Poi, però, il talento di didatta gli aprì le porte di un nuovo mestiere, quello che aveva già dentro di sé. Portogallo, Inghilterra, Ungheria, Israele e Svizzera sono state le tappe di avvicinamento tecnico alla serie A, dove nel 2015 gli fu affidata la guida della Fiorentina. Sei vittorie nelle prime sette partite significarono il primo posto in classifica dopo sedici anni e una stima sconfinata, seconda quella regola per cui i risultati sono tutto, e quando poi mancano sono la fine di quasi tutto. Amato dai giocatori e dallo staff, dal presidente ai magazzinieri, Paulo Sousa riuscì ad arrivare quinto: gran risultato, al punto però da ingenerare qualche illusione e rendere l’ottavo posto della stagione seguente quasi un fallimento, tanto che Paulo non venne confermato e gli fu preferito Pioli, scelta peraltro notevole.
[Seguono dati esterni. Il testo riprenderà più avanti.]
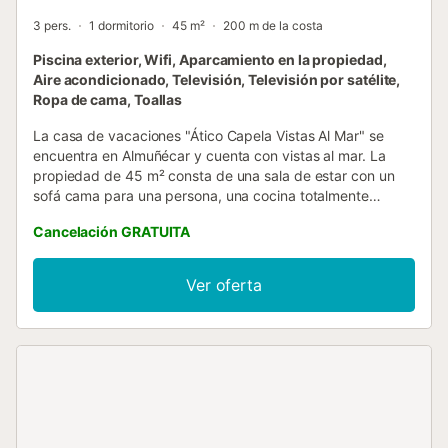
3 pers.
1 dormitorio
45 m²
200 m de la costa
Piscina exterior, Wifi, Aparcamiento en la propiedad,
Aire acondicionado, Televisión, Televisión por satélite,
Ropa de cama, Toallas
La casa de vacaciones "Ático Capela Vistas Al Mar" se
encuentra en Almuñécar y cuenta con vistas al mar. La
propiedad de 45 m² consta de una sala de estar con un
sofá cama para una persona, una cocina totalmente
equipada, 1 dormitorio y 1 baño y tiene capacidad para 3
Cancelación GRATUITA
personas. Los servicios y comodidades adicionales
incluyen Wi-Fi de alta velocidad (apto para
videollamadas), un espacio de trabajo para hacer
Ver oferta
videollamadas, aire acondicionado, lavadora y cafetera de
cápsulas. Se puede proporcionar una cuna. Lo más
destacado de esta propiedad es su zona exterior privada
con una terraza descubierta orientada al mar y un balcón.
También dispone de una zona exterior compartida con
piscina (abierta de abril a octubre) y ducha exterior.
Además, hay una terraza que da al patio trasero y a la
zona de lavandería. Junto a la piscina de Las Palomas hay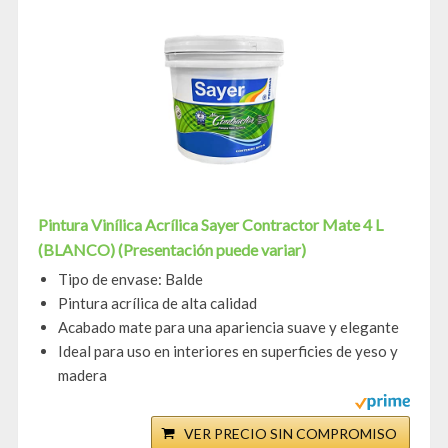
Pintura Vinílica Acrílica Sayer Contractor Mate 4 L
(BLANCO) (Presentación puede variar)
Tipo de envase: Balde
Pintura acrílica de alta calidad
Acabado mate para una apariencia suave y elegante
Ideal para uso en interiores en superficies de yeso y
madera
VER PRECIO SIN COMPROMISO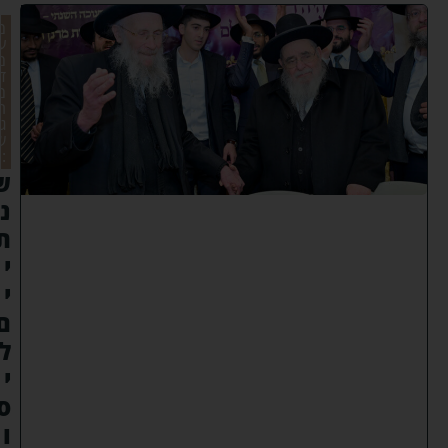
מ
ע
מ
ד
מ
ר
ג
ש
:
ש
נ
ת
י
י
ם
ל
י
ס
ו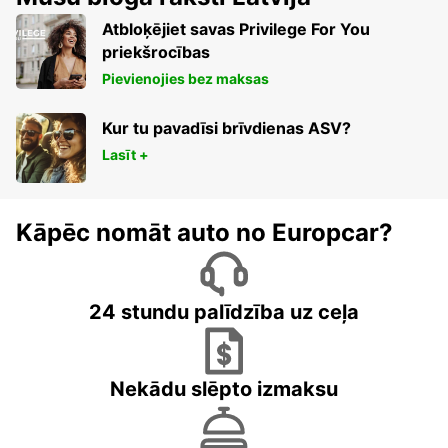
Atbloķējiet savas Privilege For You
priekšrocības
Pievienojies bez maksas
Kur tu pavadīsi brīvdienas ASV?
Lasīt +
Kāpēc nomāt auto no Europcar?
24 stundu palīdzība uz ceļa
Nekādu slēpto izmaksu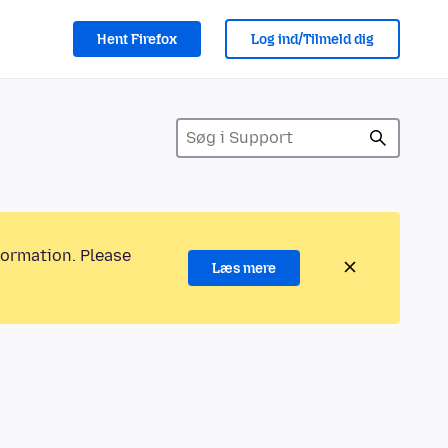
Hent Firefox
Log ind/Tilmeld dig
formation. Please
Læs mere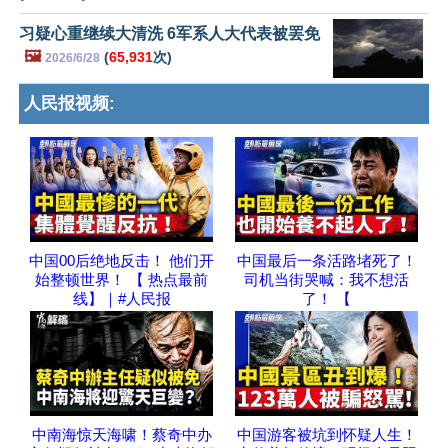
习疑心重继续大清洗 6军系人大代表被罢免
🖼️
(
65,931
次)
2026/6/28
人民报视频:
中国00后绝地反击！ 他们开
中国最后一条活路堵死了！
始整顿世界！ 【 热点最前
司机当街哭喊：我不想活
线】｜#人民报
了！ 【
中南海惊天海啸！蔡奇中办
中国游客被坑到怀疑人生！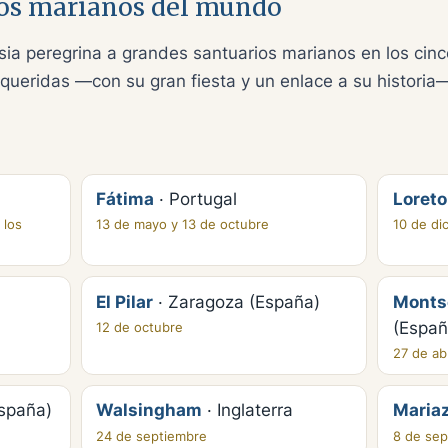
os marianos del mundo
esia peregrina a grandes santuarios marianos en los cin
ueridas —con su gran fiesta y un enlace a su historia—
Fátima
· Portugal
Loreto
 los
13 de mayo y 13 de octubre
10 de di
El Pilar
· Zaragoza (España)
Monts
(Españ
12 de octubre
27 de abr
España)
Walsingham
· Inglaterra
Mariaz
24 de septiembre
8 de sep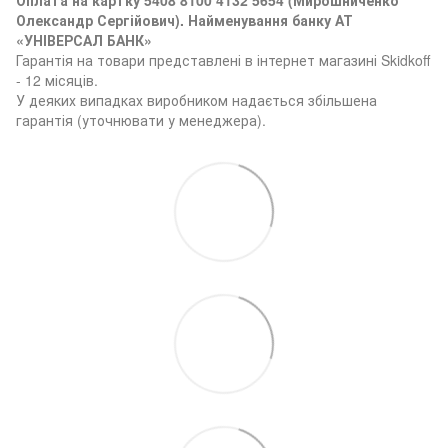
Олександр Сергійович). Найменування банку АТ
«УНІВЕРСАЛ БАНК»
Гарантія на товари представлені в інтернет магазині Skidkoff
- 12 місяців.
У деяких випадках виробником надається збільшена
гарантія (уточнювати у менеджера).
Da quel momento, la stella di Paulo Sousa si è un poco offuscata. Le esperienze al Tianjin Quanjian (con esonero) e al Bordeaux (contratto rescisso) non hanno confermato la visione iniziale di un allenatore preparatissimo, intelligente, carismatico ma forse troppo quieto, troppo signore per poter nuotare con disinvoltura nelle vasche degli squali. Quella che Zibì Boniek gli offre adesso è un’occasione per risalire, sebbene la Polonia non sia calcisticamente a centro del mondo. Ma i veri maestri cominciano dalle elementari.